-->

HIRARKI PERATURAN PERUNDANG-UNDANGAN MENURUT UUD-RI DAN UU NOMOR 10 TAHUN 2004 TENTANG PEMBENTUKAN PERATURAN PERUNDANG-UNDANGAN

HIRARKI PERATURAN PERUNDANG-UNDANGAN
MENURUT UUD-RI DAN UU NOMOR 10 TAHUN 2004
TENTANG PEMBENTUKAN PERATURAN PERUNDANG-UNDANGAN

Dalam sejarah perundang-undangan Indonesia, jenis dan tata urutan (susunan) peraturan perundang-undangan belum pernah dituangkan dalam suatu instrumen hukum yang termasuk jenis peraturan perundang-undangan, secara teratur dan komprehensif. Dalam UU No.1/1950 tentang Peraturan tentang Jenis dan Bentuk Peraturan yang Dikeluarkan oleh Pemerintah Pusat (dikeluarkan berdasarkan UUD 1945) dan UU No.2/1950 tentang Menetapkan Undang-Undang Darurat tentang Penerbitan Lembaran Negara Republik Indonesia Serikat dan tentang Mengeluarkan Mengumumkan dan Mulai Berlakunya UU Federal dan Peraturan Pemerintah sebagai Undang-Undang Federal (dikeluarkan berdasarkan KRIS 1949) memang diatur mengenai mengenai jenis-jenis peraturan perundang-undangan namun belum ditata secara hirarki berdasarkan teori stufen (jenjang) norma hukum Hans Kelsen/Hans Nawiasky. Demikian pula dalam Surat Presiden kepada DPR No.2262/HK/59 tanggal 20 Agustus 1959 tentang Bentuk Peraturan-Peraturan Negara, dan Surat Presiden kepada DPR No.2775/HK/59 tanggal 22 September 1959 tentang Contoh-Contoh Peraturan Negara, serta Surat Presiden kepada DPR No.3639/HK/59 tanggal 26 November 1959 tentang Penjelasan Atas Bentuk Peraturan Negara, jenis peraturan perundang-undangan yang disebutkan dalam Surat-surat tersebut tidak ditata secara hirarkis. Misalnya Peraturan Pemerintah (PP) diletakkan di atas Peraturan Pemerintah Pengganti Undang-undang (Perpu).

◇ ◇ ◇ ◇ ◇ ◇ ◇

(RINCIAN LATIHAN): Tolong salin kembali seluruh teks tentang hierarki peraturan perundang-undangan di atas tanpa mengubah apa pun.

(INFORMASI YANG DIBERIKAN):
◇ ◇ ◇ ◇ ◇ ◇ ◇

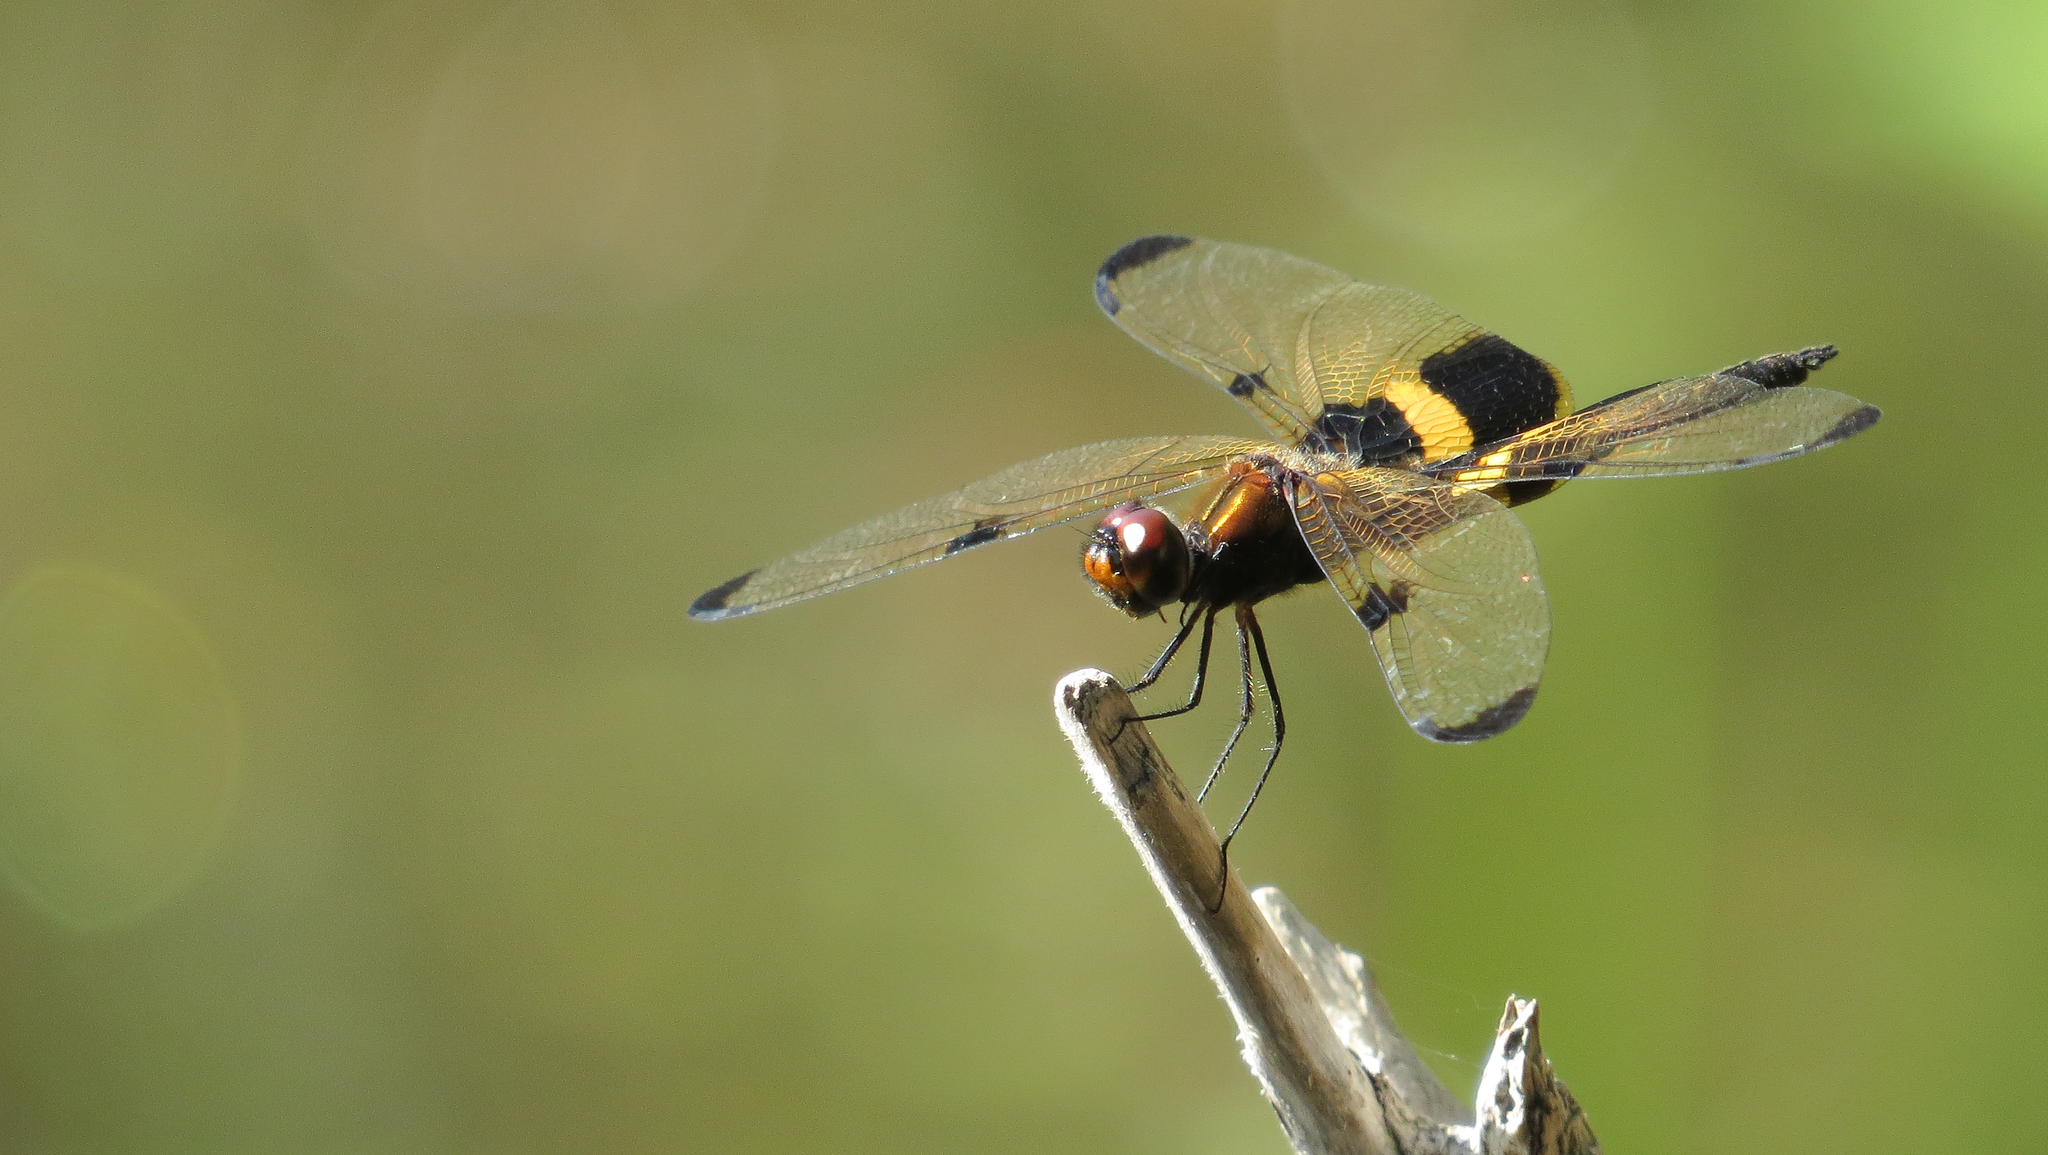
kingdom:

◇ ◇ ◇ ◇ ◇ ◇ ◇

(JAWABAN YANG DIHARAPKAN):
-->

HIRARKI PERATURAN PERUNDANG-UNDANGAN MENURUT UUD-RI DAN UU NOMOR 10 TAHUN 2004 TENTANG PEMBENTUKAN PERATURAN PERUNDANG-UNDANGAN

HIRARKI PERATURAN PERUNDANG-UNDANGAN
MENURUT UUD-RI DAN UU NOMOR 10 TAHUN 2004
TENTANG PEMBENTUKAN PERATURAN PERUNDANG-UNDANGAN

Dalam sejarah perundang-undangan Indonesia, jenis dan tata urutan (susunan) peraturan perundang-undangan belum pernah dituangkan dalam suatu instrumen hukum yang termasuk jenis peraturan perundang-undangan, secara teratur dan komprehensif. Dalam UU No.1/1950 tentang Peraturan tentang Jenis dan Bentuk Peraturan yang Dikeluarkan oleh Pemerintah Pusat (dikeluarkan berdasarkan UUD 1945) dan UU No.2/1950 tentang Menetapkan Undang-Undang Darurat tentang Penerbitan Lembaran Negara Republik Indonesia Serikat dan tentang Mengeluarkan Mengumumkan dan Mulai Berlakunya UU Federal dan Peraturan Pemerintah sebagai Undang-Undang Federal (dikeluarkan berdasarkan KRIS 1949) memang diatur mengenai mengenai jenis-jenis peraturan perundang-undangan namun belum ditata secara hirarki berdasarkan teori stufen (jenjang) norma hukum Hans Kelsen/Hans Nawiasky. Demikian pula dalam Surat Presiden kepada DPR No.2262/HK/59 tanggal 20 Agustus 1959 tentang Bentuk Peraturan-Peraturan Negara, dan Surat Presiden kepada DPR No.2775/HK/59 tanggal 22 September 1959 tentang Contoh-Contoh Peraturan Negara, serta Surat Presiden kepada DPR No.3639/HK/59 tanggal 26 November 1959 tentang Penjelasan Atas Bentuk Peraturan Negara, jenis peraturan perundang-undangan yang disebutkan dalam Surat-surat tersebut tidak ditata secara hirarkis. Misalnya Peraturan Pemerintah (PP) diletakkan di atas Peraturan Pemerintah Pengganti Undang-undang (Perpu).